The CEOs did sound encouraged by the congressional spending accord, crafted late last year by budget chairs Paul Ryan of the House and Patty Murray of the Senate, that averted another costly federal shutdown.

Yet the big-business big shots, like other Americans who are paying sufficient attention, rightly retain doubts about Washington's willingness to make the hard calls required to assure the nation's long-term fiscal stability.

And the bottom line of the CEOs' all-too-revealingly modest expectations: They predict that the U.S. economy will grow by a mere 2.4 percent this year - far below the level needed to generate a bona fide hiring surge.

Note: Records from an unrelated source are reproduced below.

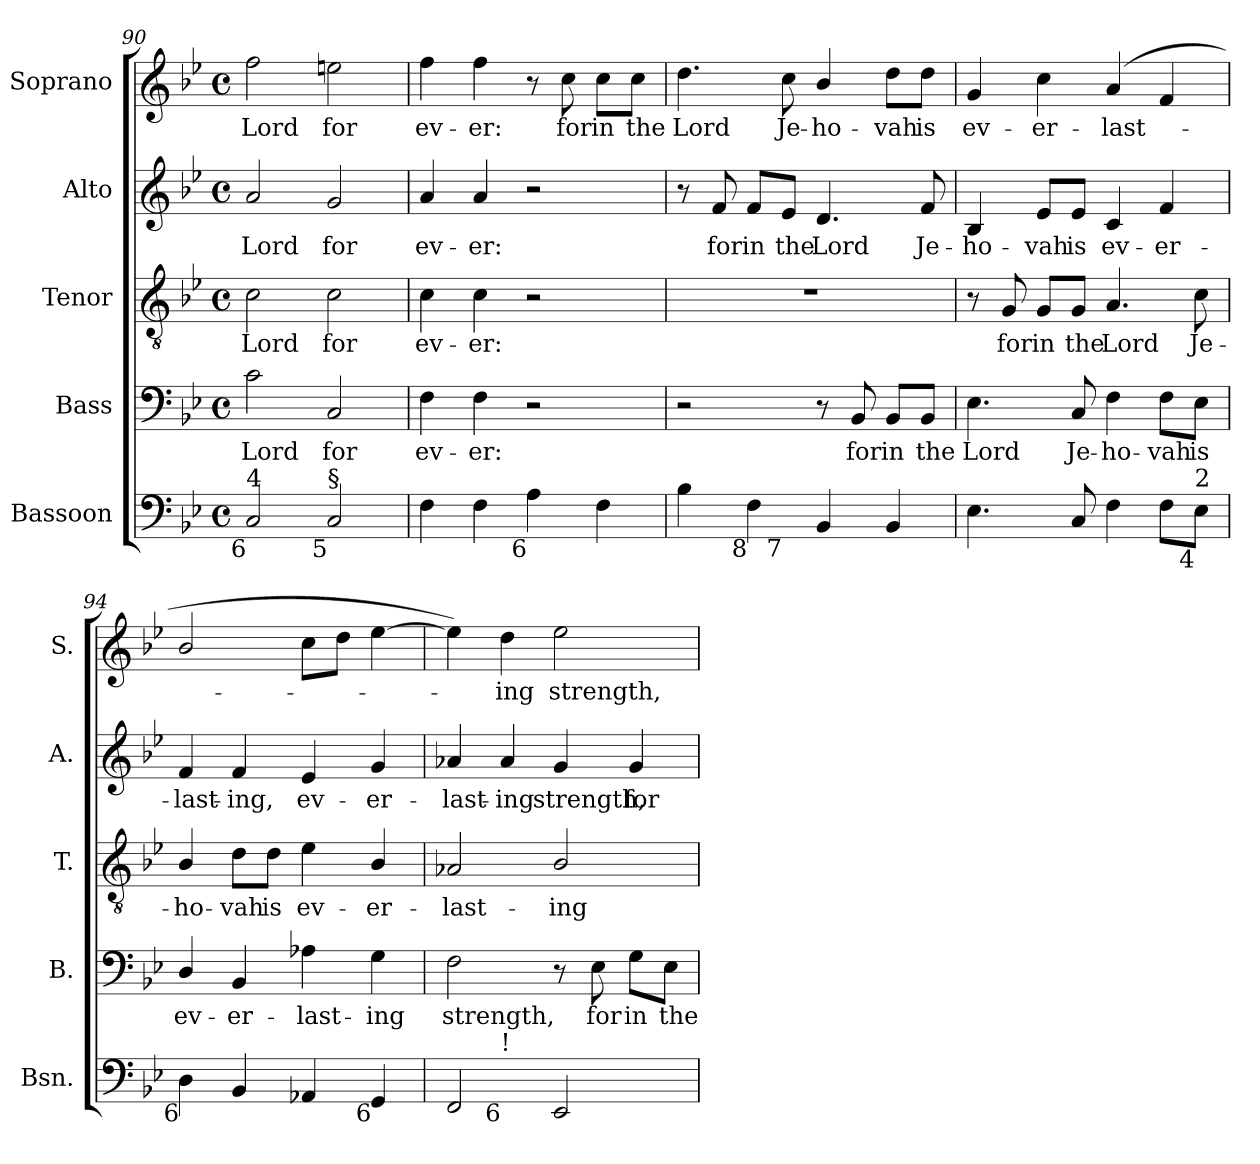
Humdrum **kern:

**kern	**kern	**text	**kern	**text	**kern	**text	**kern	**text
*part5	*part4	*part4	*part3	*part3	*part2	*part2	*part1	*part1
*staff5	*staff4	*staff4	*staff3	*staff3	*staff2	*staff2	*staff1	*staff1
*I"Bassoon	*I"Bass	*	*I"Tenor	*	*I"Alto	*	*I"Soprano	*
*I'Bsn.	*I'B.	*	*I'T.	*	*I'A.	*	*I'S.	*
*clefF4	*clefF4	*	*clefGv2	*	*clefG2	*	*clefG2	*
*	*	*	*ITrd7c12	*	*	*	*	*
*k[b-e-]	*k[b-e-]	*	*k[b-e-]	*	*k[b-e-]	*	*k[b-e-]	*
*B-:	*B-:	*	*B-:	*	*B-:	*	*B-:	*
*M4/4	*M4/4	*	*M4/4	*	*M4/4	*	*M4/4	*
*met(c)	*met(c)	*	*met(c)	*	*met(c)	*	*met(c)	*
=90	=90	=90	=90	=90	=90	=90	=90	=90
!	!	!LO:LY:b:color=#000000	!	!	!	!	!	!
!	!	!	!	!LO:LY:b:color=#000000	!	!	!	!
!	!	!	!	!	!	!LO:LY:b:color=#000000	!	!
!LO:TX:b:rj:t=6	!	!	!	!	!	!	!	!
!LO:TX:t=4	!	!	!	!	!	!	!	!
!	!	!	!	!	!	!	!	!LO:LY:b:color=#000000
2Ci/	2ci\	Lord	2Ci\	Lord	2ai/	Lord	2ffi\	Lord
!	!	!LO:LY:b:color=#000000	!	!	!	!	!	!
!	!	!	!	!LO:LY:b:color=#000000	!	!	!	!
!	!	!	!	!	!	!LO:LY:b:color=#000000	!	!
!LO:TX:b:rj:t=5	!	!	!	!	!	!	!	!
!LO:TX:t=§	!	!	!	!	!	!	!	!
!	!	!	!	!	!	!	!	!LO:LY:b:color=#000000
2Ci/	2Ci/	for	2Ci\	for	2gi/	for	2eeni\	for
=91	=91	=91	=91	=91	=91	=91	=91	=91
!	!	!LO:LY:b:color=#000000	!	!	!	!	!	!
!	!	!	!	!LO:LY:b:color=#000000	!	!	!	!
!	!	!	!	!	!	!LO:LY:b:color=#000000	!	!
!	!	!	!	!	!	!	!	!LO:LY:b:color=#000000
4Fi\	4Fi\	ev-	4Ci\	ev-	4ai/	ev-	4ffi\	ev-
!	!	!LO:LY:b:color=#000000	!	!	!	!	!	!
!	!	!	!	!LO:LY:b:color=#000000	!	!	!	!
!	!	!	!	!	!	!LO:LY:b:color=#000000	!	!
!	!	!	!	!	!	!	!	!LO:LY:b:color=#000000
4Fi\	4Fi\	-er:	4Ci\	-er:	4ai/	-er:	4ffi\	-er:
!LO:TX:b:rj:t=6	!	!	!	!	!	!	!	!
4Ai\	2r	.	2r	.	2r	.	8r	.
!	!	!	!	!	!	!	!	!LO:LY:b:color=#000000
.	.	.	.	.	.	.	8cci\	for
!	!	!	!	!	!	!	!	!LO:LY:b:color=#000000
4Fi\	.	.	.	.	.	.	8cci\L	in
!	!	!	!	!	!	!	!	!LO:LY:b:color=#000000
.	.	.	.	.	.	.	8cci\J	the
=92	=92	=92	=92	=92	=92	=92	=92	=92
!	!	!	!	!	!	!	!	!LO:LY:b:color=#000000
*^	*	*	*	*	*	*	*	*
4B-i\	4.ryy	2r	.	1r	.	8r	.	4.ddi\	Lord
!	!	!	!	!	!	!	!LO:LY:b:color=#000000	!	!
.	.	.	.	.	.	8fi/	for	.	.
!LO:TX:b:rj:t=8	!	!	!	!	!	!	!	!	!
!	!	!	!	!	!	!	!LO:LY:b:color=#000000	!	!
4Fi\	.	.	.	.	.	8fi/L	in	.	.
!	!	!	!	!	!	!	!LO:LY:b:color=#000000	!	!
!	!LO:TX:b:rj:t=7	!	!	!	!	!	!	!	!
!	!	!	!	!	!	!	!	!	!LO:LY:b:color=#000000
.	2ryy	.	.	.	.	8e-i/J	the	8cci\	Je-
!	!	!	!	!	!	!	!LO:LY:b:color=#000000	!	!
!	!	!	!	!	!	!	!	!	!LO:LY:b:color=#000000
4BB-i/	.	8r	.	.	.	4.di/	Lord	4b-i/	-ho-
!	!	!	!LO:LY:b:color=#000000	!	!	!	!	!	!
.	.	8BB-i/	for	.	.	.	.	.	.
!	!	!	!LO:LY:b:color=#000000	!	!	!	!	!	!
!	!	!	!	!	!	!	!	!	!LO:LY:b:color=#000000
4BB-i/	.	8BB-i/L	in	.	.	.	.	8ddi\L	-vah
!	!	!	!LO:LY:b:color=#000000	!	!	!	!	!	!
!	!	!	!	!	!	!	!LO:LY:b:color=#000000	!	!
!	!	!	!	!	!	!	!	!	!LO:LY:b:color=#000000
.	8ryy	8BB-i/J	the	.	.	8fi/	Je-	8ddi\J	is
*v	*v	*	*	*	*	*	*	*	*
!!LO:PB:g=z
=93	=93	=93	=93	=93	=93	=93	=93	=93
*^	*	*	*	*	*	*	*	*
!	!	!	!LO:LY:b:color=#000000	!	!	!	!	!	!
*v	*v	*	*	*	*	*	*	*	*
*^	*	*	*	*	*	*	*	*
!	!	!	!	!	!	!	!LO:LY:b:color=#000000	!	!
*v	*v	*	*	*	*	*	*	*	*
*^	*	*	*	*	*	*	*	*
!LO:TX:b:rj:t=6	!	!	!	!	!	!	!	!	!
!	!	!	!	!	!	!	!	!	!LO:LY:b:color=#000000
*v	*v	*	*	*	*	*	*	*	*
4.E-i\	4.E-i\	Lord	8r	.	4B-i/	-ho-	4gi/	ev-
!	!	!	!	!LO:LY:b:color=#000000	!	!	!	!
.	.	.	8GGi/	for	.	.	.	.
!	!	!	!	!LO:LY:b:color=#000000	!	!	!	!
!	!	!	!	!	!	!LO:LY:b:color=#000000	!	!
!	!	!	!	!	!	!	!	!LO:LY:b:color=#000000
.	.	.	8GGi/L	in	8e-i/L	-vah	4cci\	-er-
!	!	!LO:LY:b:color=#000000	!	!	!	!	!	!
!	!	!	!	!LO:LY:b:color=#000000	!	!	!	!
!	!	!	!	!	!	!LO:LY:b:color=#000000	!	!
8Ci/	8Ci/	Je-	8GGi/J	the	8e-i/J	is	.	.
!	!	!LO:LY:b:color=#000000	!	!	!	!	!	!
!	!	!	!	!LO:LY:b:color=#000000	!	!	!	!
!	!	!	!	!	!	!LO:LY:b:color=#000000	!	!
!	!	!	!	!	!	!	!	!LO:LY:b:color=#000000
4Fi\	4Fi\	-ho-	4.AAi/	Lord	4ci/	ev-	(4ai/	-last-
!	!	!LO:LY:b:color=#000000	!	!	!	!	!	!
!	!	!	!	!	!	!LO:LY:b:color=#000000	!	!
8Fi\L	8Fi\L	-vah	.	.	4fi/	-er-	4fi/	.
!	!	!LO:LY:b:color=#000000	!	!	!	!	!	!
!LO:TX:b:rj:t=4	!	!	!	!	!	!	!	!
!LO:TX:t=2	!	!	!	!	!	!	!	!
!	!	!	!	!LO:LY:b:color=#000000	!	!	!	!
8E-i\J	8E-i\J	is	8Ci\	Je-	.	.	.	.
=94	=94	=94	=94	=94	=94	=94	=94	=94
!	!	!LO:LY:b:color=#000000	!	!	!	!	!	!
!	!	!	!	!LO:LY:b:color=#000000	!	!	!	!
!LO:TX:b:rj:t=6	!	!	!	!	!	!	!	!
!	!	!	!	!	!	!LO:LY:b:color=#000000	!	!
4Di\	4Di/	ev-	4BB-i/	-ho-	4fi/	-last-	2b-i/	.
!	!	!LO:LY:b:color=#000000	!	!	!	!	!	!
!	!	!	!	!LO:LY:b:color=#000000	!	!	!	!
!	!	!	!	!	!	!LO:LY:b:color=#000000	!	!
4BB-i/	4BB-i/	-er-	8Di\L	-vah	4fi/	-ing,	.	.
!	!	!	!	!LO:LY:b:color=#000000	!	!	!	!
.	.	.	8Di\J	is	.	.	.	.
!	!	!LO:LY:b:color=#000000	!	!	!	!	!	!
!	!	!	!	!LO:LY:b:color=#000000	!	!	!	!
!	!	!	!	!	!	!LO:LY:b:color=#000000	!	!
4AA-Xi/	4A-Xi\	-last-	4E-i\	ev-	4e-i/	ev-	8cci\L	.
.	.	.	.	.	.	.	8ddi\J	.
!	!	!LO:LY:b:color=#000000	!	!	!	!	!	!
!	!	!	!	!LO:LY:b:color=#000000	!	!	!	!
!LO:TX:b:rj:t=6	!	!	!	!	!	!	!	!
!	!	!	!	!	!	!LO:LY:b:color=#000000	!	!
4GGi/	4Gi\	-ing	4BB-i/	-er-	4gi/	-er-	[4ee-i\	.
=95	=95	=95	=95	=95	=95	=95	=95	=95
!	!	!LO:LY:b:color=#000000	!	!	!	!	!	!
!	!	!	!	!LO:LY:b:color=#000000	!	!	!	!
!LO:TX:b:rj:t=7	!	!	!	!	!	!	!	!
!LO:TX:t=!	!	!	!	!	!	!	!	!
!	!	!	!	!	!	!LO:LY:b:color=#000000	!	!
*^	*	*	*	*	*	*	*	*
2FFi/	4ryy	2Fi\	strength,	2AA-Xi/	-last-	4a-Xi/	-last-	4ee-i\])	.
!	!	!	!	!	!	!	!LO:LY:b:color=#000000	!	!
!	!LO:TX:b:rj:t=6	!	!	!	!	!	!	!	!
!	!LO:TX:t=!	!	!	!	!	!	!	!	!
!	!	!	!	!	!	!	!	!	!LO:LY:b:color=#000000
.	2.ryy	.	.	.	.	4a-i/	-ing	4ddi\	-ing
!	!	!	!	!	!LO:LY:b:color=#000000	!	!	!	!
!	!	!	!	!	!	!	!LO:LY:b:color=#000000	!	!
!	!	!	!	!	!	!	!	!	!LO:LY:b:color=#000000
2EE-i/	.	8r	.	2BB-i/	-ing	4gi/	strength,	2ee-i\	strength,
!	!	!	!LO:LY:b:color=#000000	!	!	!	!	!	!
.	.	8E-i\	for	.	.	.	.	.	.
!	!	!	!LO:LY:b:color=#000000	!	!	!	!	!	!
!	!	!	!	!	!	!	!LO:LY:b:color=#000000	!	!
.	.	8Gi\L	in	.	.	4gi/	for	.	.
!	!	!	!LO:LY:b:color=#000000	!	!	!	!	!	!
.	.	8E-i\J	the	.	.	.	.	.	.
*v	*v	*	*	*	*	*	*	*	*
=	=	=	=	=	=	=	=	=
*-	*-	*-	*-	*-	*-	*-	*-	*-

Meanwhile, Monday's Financial Times reported that for the first time in the last 36 years, the United States has a lower labor-participation rate than the United Kingdom. That spells even more serious trouble for the taxpayers' future capacity to fund government at all levels.

Clearly, our economy will not shift back into high gear until the depressing modifier is deleted from this "jobless recovery."

Just as clearly, if Congress - and the president - want to put America back to work, they should heed the pleas of both big and small business interests to make Washington an ally, not an enemy, in the mission to fully revive national prosperity.